Depuis la publication de son New Digester, Papin se trouvait à Londres dans une position plus avantageuse peut-être que celle qu’il avait occupée à Paris. Il appartenait à la Société royale, la première des Académies de l’Europe. En outre, la protection de Robert Boyle lui permettait d’espérer beaucoup, car ce savant illustre, successivement honoré de l’estime de Charles II, de Jacques II et de Guillaume, savait user en faveur de ses amis d’un crédit qu’il dédaignait pour lui-même.

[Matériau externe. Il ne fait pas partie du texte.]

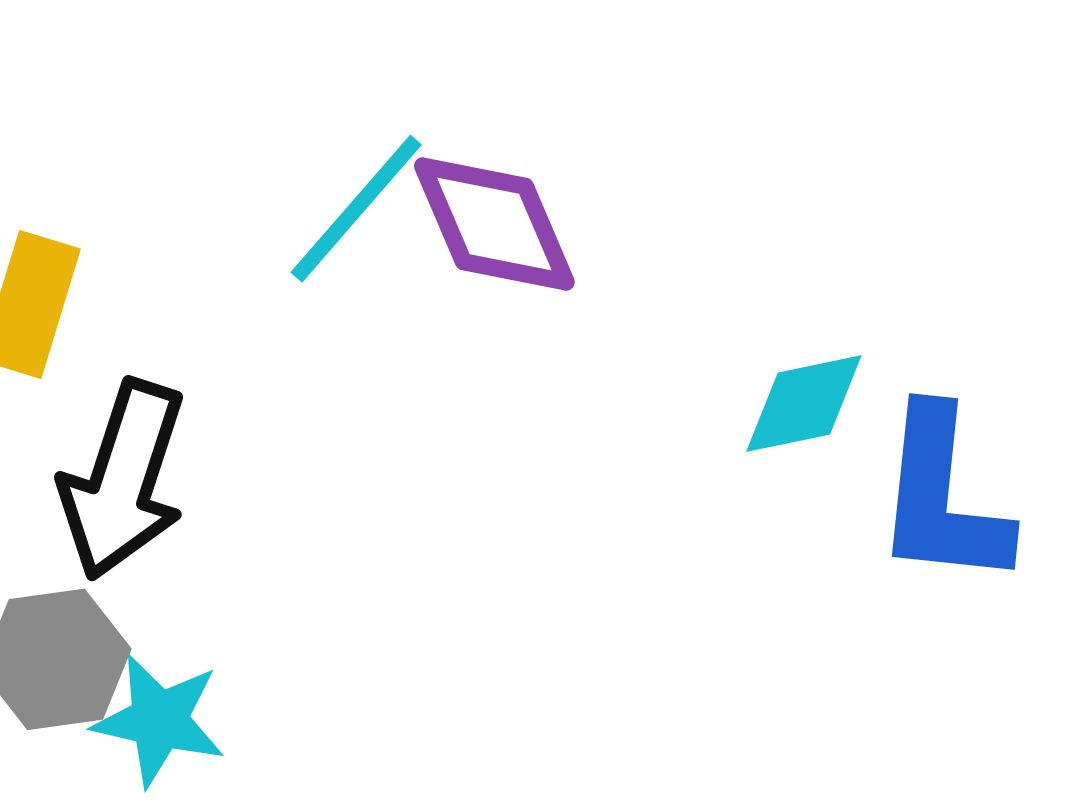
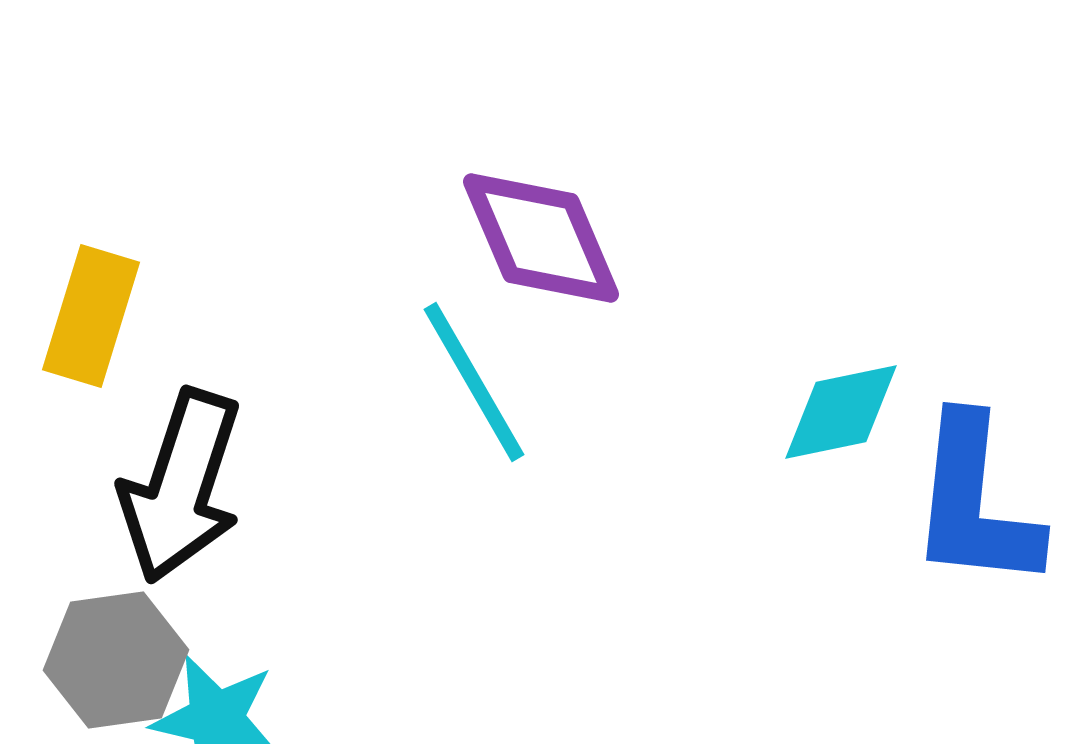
cyan line: (356, 209) -> (474, 382), moved, turned -71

D’un autre côté, il continuait à entretenir avec son pays de bonnes relations ; on insérait régulièrement dans le Journal des savants les communications qu’il lui adressait. Aussi ne peut-on se défendre d’un certain sentiment de dépit contre son humeur vagabonde, lorsqu’on le voit déserter tout à coup le sol hospitalier qui l’a reçu, et de même qu’il avait abandonné la France pour l’Angleterre, abandonner l’Angleterre pour l’Italie.

Le chevalier Sarroti, secrétaire du sénat de Venise, venait de fonder dans cette ville, par l’ordre du sénat, une nouvelle Académie, en vue du perfectionnement des sciences et des lettres, « avec une dépense et une générosité tout à fait extraordinaires », dit Papin[2]. Sarroti offrit au physicien français une position dans cette Société, et Papin accepta, un peu à l’étourdie.

Il résulte d’une lettre de lui, datée d’Anvers le 1er mars 1681, et adressée au docteur Croune, que depuis peu de jours il avait quitté l’Angleterre. Dans cette lettre, il priait son ami de remettre sa machine à la Société royale, à laquelle il offrait en même temps ses services en quelque lieu qu’il se trouvât.

La Société royale, qui le vit partir avec regret, tint note de la promesse, et inscrivit son nom sur la liste de ses membres honoraires.

Papin séjourna plus de deux ans à Venise, occupé presque sans relâche à des expériences de physique. Ses travaux lui acquirent

  1. La Manière d’amollir les os, p. 10.
  2. Journal des savants, 1684, p. 82.